There is a very good mix of activities. And I feel that slowly but steadily the economy is improving, Bulgaria is getting more and more in the spotlight of the European activities because a lot of investors are coming here. I am very optimistic for the future of this country and this city.

How would you characterize the competition among the five-star hotels in Sofia?

I think that there should be a more cohesive and concerted effort amongst all hoteliers, especially among the five-star hotels in the city, so there should be more in terms of going on the market with a more coherent rate policy. I think this is lacking.

Moreover, I also think there is a lack of coordination between the hoteliers of the city and the local tourism bureaus and organizations. There is a lot of work to be done to promote Sofia as a business destination in particular but also as a leisure destination all over the world. I think this is lacking.

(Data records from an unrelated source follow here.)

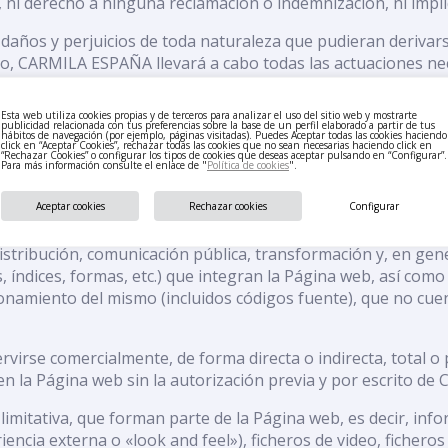
ar, ni derecho a ninguna reclamación o indemnización, ni im
os y perjuicios de toda naturaleza que pudieran derivarse 
o, CARMILA ESPAÑA llevará a cabo todas las actuaciones nec
Esta web utiliza cookies propias y de terceros para analizar el uso del sitio web y mostrarte
publicidad relacionada con tus preferencias sobre la base de un perfil elaborado a partir de tus
trial
hábitos de navegación (por ejemplo, páginas visitadas). Puedes Aceptar todas las cookies haciendo
click en “Aceptar Cookies”, rechazar todas las cookies que no sean necesarias haciendo click en
“Rechazar Cookies” o configurar los tipos de cookies que deseas aceptar pulsando en “Configurar”.
Para más información consulte el enlace de "
Política de cookies
".
n que consiste la Página web, es el titular de todos los der
Aceptar cookies
Rechazar cookies
Configurar
stribución, comunicación pública, transformación y, en gener
 índices, formas, etc.) que integran la Página web, así como 
ionamiento del mismo (incluidos códigos fuente), que no cuen
rvirse comercialmente, de forma directa o indirecta, total o
men la Página web sin la autorización previa y por escrito 
imitativa, que forman parte de la Página web, es decir, infor
ncia externa o «look and feel»), ficheros de video, ficheros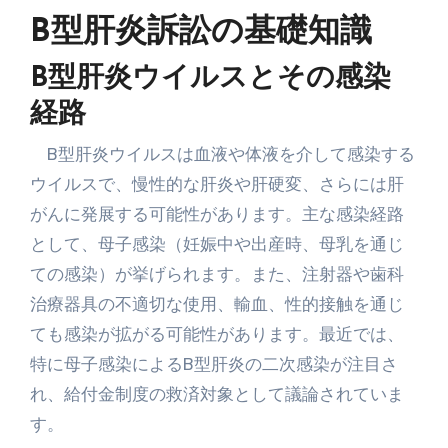
B型肝炎訴訟の基礎知識
B型肝炎ウイルスとその感染
経路
B型肝炎ウイルスは血液や体液を介して感染する
ウイルスで、慢性的な肝炎や肝硬変、さらには肝
がんに発展する可能性があります。主な感染経路
として、母子感染（妊娠中や出産時、母乳を通じ
ての感染）が挙げられます。また、注射器や歯科
治療器具の不適切な使用、輸血、性的接触を通じ
ても感染が拡がる可能性があります。最近では、
特に母子感染によるB型肝炎の二次感染が注目さ
れ、給付金制度の救済対象として議論されていま
す。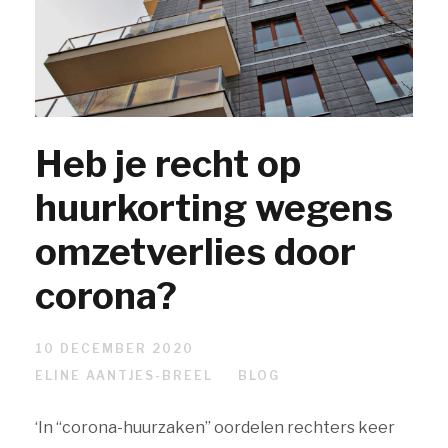
Heb je recht op
huurkorting wegens
omzetverlies door
corona?
10 DECEMBER 2020
ELINE AANTJES-BREEL
BLOG
‘In “corona-huurzaken” oordelen rechters keer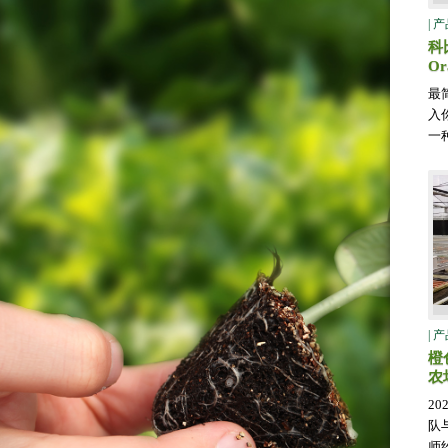
| 
科
O
最
入
一
| 
橙
农
2
队
师约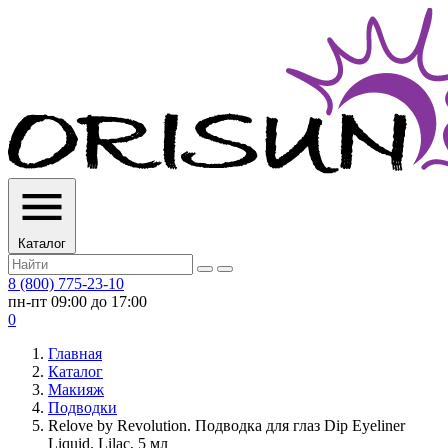
Каталог
8 (800) 775-23-10
пн-пт 09:00 до 17:00
0
Главная
Каталог
Макияж
Подводки
Relove by Revolution. Подводка для глаз Dip Eyeliner
Liquid, Lilac, 5 мл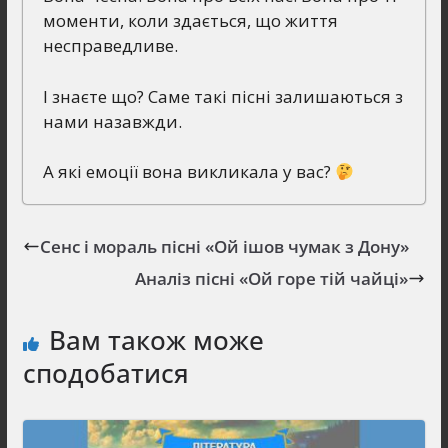
моменти, коли здається, що життя
несправедливе.
І знаєте що? Саме такі пісні залишаються з
нами назавжди.
А які емоції вона викликала у вас?
Сенс і мораль пісні «Ой ішов чумак з Дону»
Аналіз пісні «Ой горе тій чайці»
Вам також може
сподобатися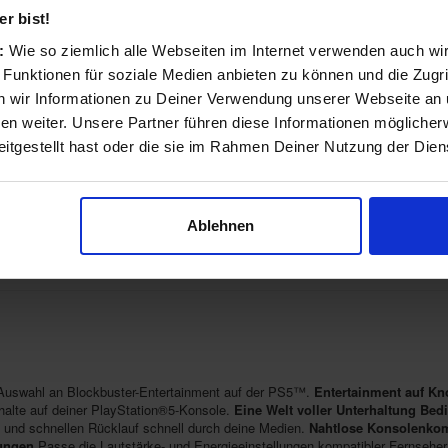
r bist!
s:
Wie so ziemlich alle Webseiten im Internet verwenden auch wi
★
★
★
★
★
29,99 €
 Funktionen für soziale Medien anbieten zu können und die Zugri
Auch im Online-Shop erhältlich
1 Bewertungen
 wir Informationen zu Deiner Verwendung unserer Webseite an u
n weiter. Unsere Partner führen diese Informationen möglicher
★
★
★
★
★
29,99 €
itgestellt hast oder die sie im Rahmen Deiner Nutzung der Die
Auch im Online-Shop erhältlich
0 Bewertungen
★
★
★
★
★
29,99 €
Ablehnen
Auch im Online-Shop erhältlich
0 Bewertungen
Auswahl an Blockbuster-Entertainment auf der PS5™.
Entertainment auf Kn
alte auf deiner PlayStation®5-Konsole.
Eine Welt voller Unterhaltung
Bedi
f und schnellen Rücklauf schnell durch deine Medien.
Nahtlose Konsolenkomp
lungen
Passe die Lautstärke- und Energieeinstellungen kompatibler Fernseher 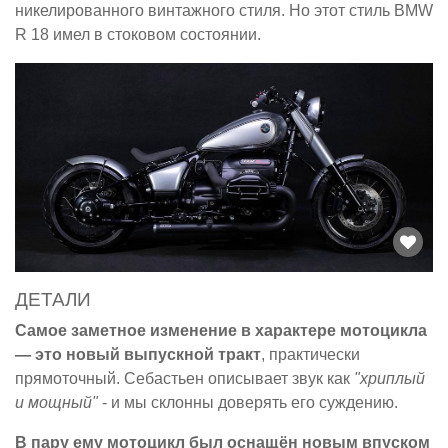
никелированного винтажного стиля. Но этот стиль BMW
R 18 имел в стоковом состоянии.
ДЕТАЛИ
Самое заметное изменение в характере мотоцикла
— это новый выпускной тракт
, практически
прямоточный. Себастьен описывает звук как
"хриплый
и мощный"
- и мы склонны доверять его суждению.
В пару ему мотоцикл был оснащён новым впуском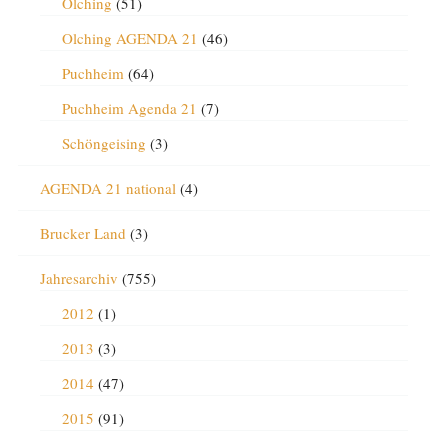
Olching
(51)
Olching AGENDA 21
(46)
Puchheim
(64)
Puchheim Agenda 21
(7)
Schöngeising
(3)
AGENDA 21 national
(4)
Brucker Land
(3)
Jahresarchiv
(755)
2012
(1)
2013
(3)
2014
(47)
2015
(91)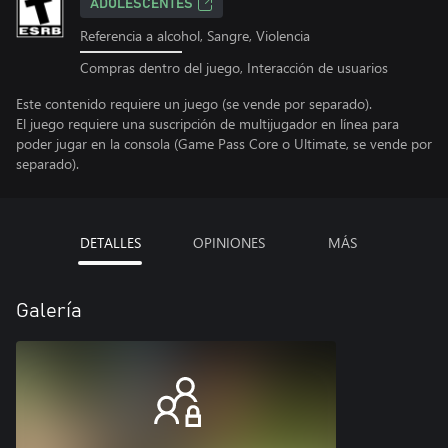
ADOLESCENTES
Referencia a alcohol, Sangre, Violencia
Compras dentro del juego, Interacción de usuarios
Este contenido requiere un juego (se vende por separado).
El juego requiere una suscripción de multijugador en línea para
poder jugar en la consola (Game Pass Core o Ultimate, se vende por
separado).
DETALLES
OPINIONES
MÁS
Galería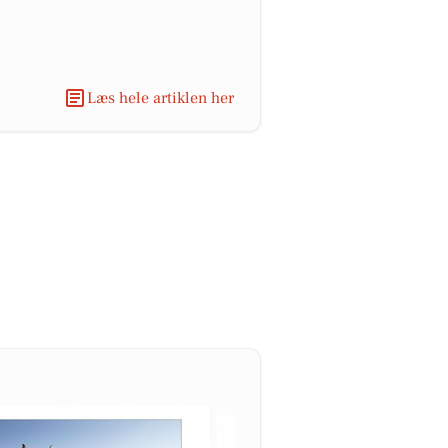
Læs hele artiklen her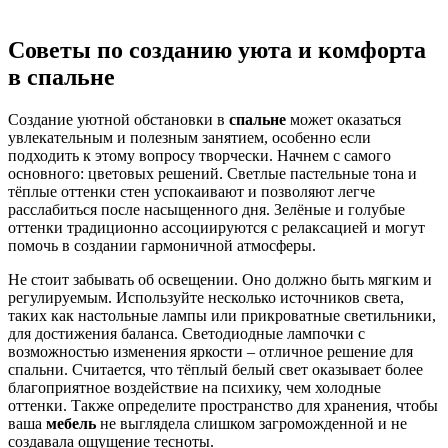
Советы по созданию уюта и комфорта
в спальне
Создание уютной обстановки в
спальне
может оказаться
увлекательным и полезным занятием, особенно если
подходить к этому вопросу творчески. Начнем с самого
основного: цветовых решений. Светлые пастельные тона и
тёплые оттенки стен успокаивают и позволяют легче
расслабиться после насыщенного дня. Зелёные и голубые
оттенки традиционно ассоциируются с релаксацией и могут
помочь в создании гармоничной атмосферы.
Не стоит забывать об освещении. Оно должно быть мягким и
регулируемым. Используйте несколько источников света,
таких как настольные лампы или прикроватные светильники,
для достижения баланса. Светодиодные лампочки с
возможностью изменения яркости – отличное решение для
спальни. Считается, что тёплый белый свет оказывает более
благоприятное воздействие на психику, чем холодные
оттенки. Также определите пространство для хранения, чтобы
ваша
мебель
не выглядела слишком загроможденной и не
создавала ощущение тесноты.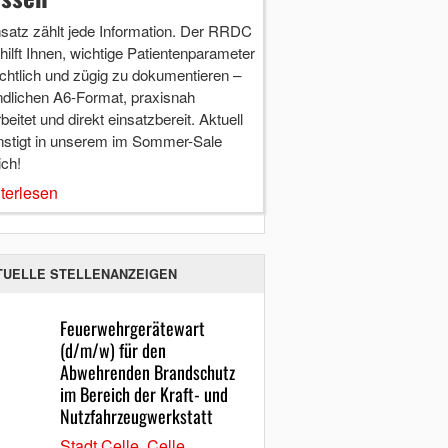
nsatz zählt jede Information. Der RRDC
hilft Ihnen, wichtige Patientenparameter
chtlich und zügig zu dokumentieren –
ndlichen A6-Format, praxisnah
beitet und direkt einsatzbereit. Aktuell
nstigt in unserem im Sommer-Sale
ich!
terlesen
TUELLE STELLENANZEIGEN
Feuerwehrgerätewart
(d/m/w) für den
Abwehrenden Brandschutz
im Bereich der Kraft- und
Nutzfahrzeugwerkstatt
Stadt Celle, Celle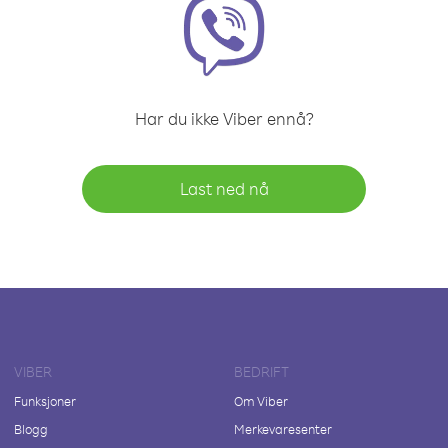
Har du ikke Viber ennå?
Last ned nå
VIBER
BEDRIFT
Funksjoner
Om Viber
Blogg
Merkevaresenter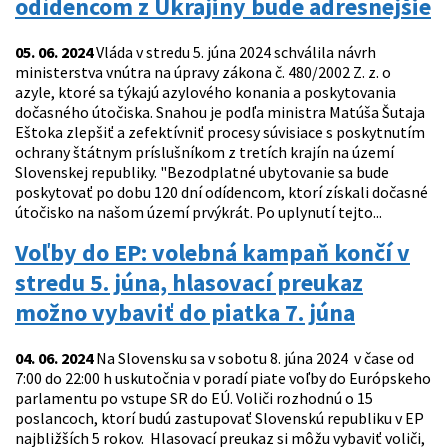
odídencom z Ukrajiny bude adresnejšie
05. 06. 2024
Vláda v stredu 5. júna 2024 schválila návrh
ministerstva vnútra na úpravy zákona č. 480/2002 Z. z. o
azyle, ktoré sa týkajú azylového konania a poskytovania
dočasného útočiska. Snahou je podľa ministra Matúša Šutaja
Eštoka zlepšiť a zefektívniť procesy súvisiace s poskytnutím
ochrany štátnym príslušníkom z tretích krajín na území
Slovenskej republiky. "Bezodplatné ubytovanie sa bude
poskytovať po dobu 120 dní odídencom, ktorí získali dočasné
útočisko na našom území prvýkrát. Po uplynutí tejto...
Voľby do EP: volebná kampaň končí v
stredu 5. júna, hlasovací preukaz
možno vybaviť do piatka 7. júna
04. 06. 2024
Na Slovensku sa v sobotu 8. júna 2024 v čase od
7:00 do 22:00 h uskutočnia v poradí piate voľby do Európskeho
parlamentu po vstupe SR do EÚ. Voliči rozhodnú o 15
poslancoch, ktorí budú zastupovať Slovenskú republiku v EP
najbližších 5 rokov. Hlasovací preukaz si môžu vybaviť voliči,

The Sheraton Sofia Hotel Balkan appears to be sitting right on the spot of the summer palace of Emperor Constantine the Great. With the recent plans of the Sofia authorities to excavate and display more of this cultural heritage from the ancient city of Serdika in the very downtown of Sofia right around your hotel, how do you plan to capitalize on it?

First, we need to see exactly what these government plans entail, then we need to see exactly when it will happen, what exactly will happen, how much of this space will be utilized for these excavations.

I will say it’s too early but, yes, indeed, we do have our plans but I would not disclose anything at this point until we are familiar with the full scope of the works. But we do have a game plan ready in place.

As a Greek expat manager, would you say you feel more at home in Bulgaria than you have in other locations?

Actually, I am honored to tell you that I have Bulgarian blood running in my veins because my great-great-grandfather was a Bulgarian, from Plovdiv.

In a sense, I feel as if I have come back to my roots with this assignment at the Sheraton in Sofia. Bulgaria has always occupied a special place in my heart because my grandmother used to talk to me in Bulgarian when I was young. So I have some found memories of the country, and now that I am here, I feel very happy, and very settled down, actually.

I think that Bulgarians and Greeks have a lot in common – in terms of culture, habits, society. We can do a lot of things together – because we are very close geographically speaking.

Our minds are very close, we come from the Balkans, which is a great region in Europe. So there are a lot of things in common. Including the food. You have your Shopska Salad, we call it Greek Salad, it is a variety of the Greek or the Shopska Salad.

Even now we have a lot of Greek people staying at the hotel. About 35% to 45% of our guests, depending on the season, come from Greece – business, leisure. This is very important because these Greek people bring here their money, it is a good boost for the Bulgarian economy, and because there are a lot of prominent Greek companies here.

We are very happy that we are part of it, with the N. Daskalatonakis Group, Classical Hotels and Resorts, we have raised the flag in Sofia, and we feel very confident that we will continue to improve here.